• _What you should do_:
Every line from the one that includes "if (Reset) //notice" to the end of the entries should be written out exactly, with the first and last included.

• _Data_:
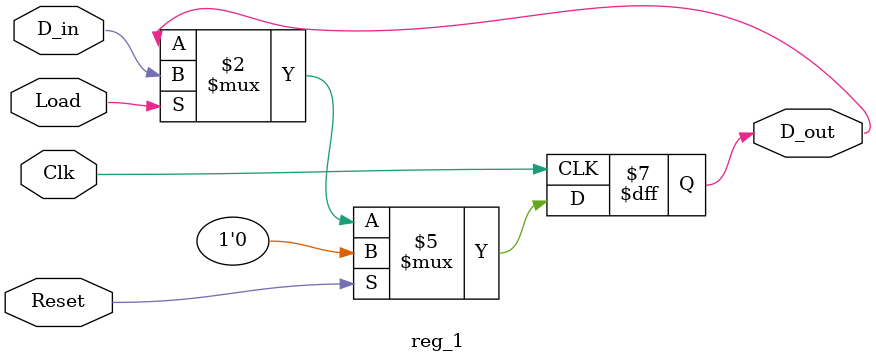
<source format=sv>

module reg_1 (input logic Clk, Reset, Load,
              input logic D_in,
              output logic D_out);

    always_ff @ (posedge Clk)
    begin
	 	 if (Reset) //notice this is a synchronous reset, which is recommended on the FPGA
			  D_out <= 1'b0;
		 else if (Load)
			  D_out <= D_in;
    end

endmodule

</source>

• _Exercise response_:
	 	 if (Reset) //notice this is a synchronous reset, which is recommended on the FPGA
			  D_out <= 1'b0;
		 else if (Load)
			  D_out <= D_in;
    end

endmodule

</source>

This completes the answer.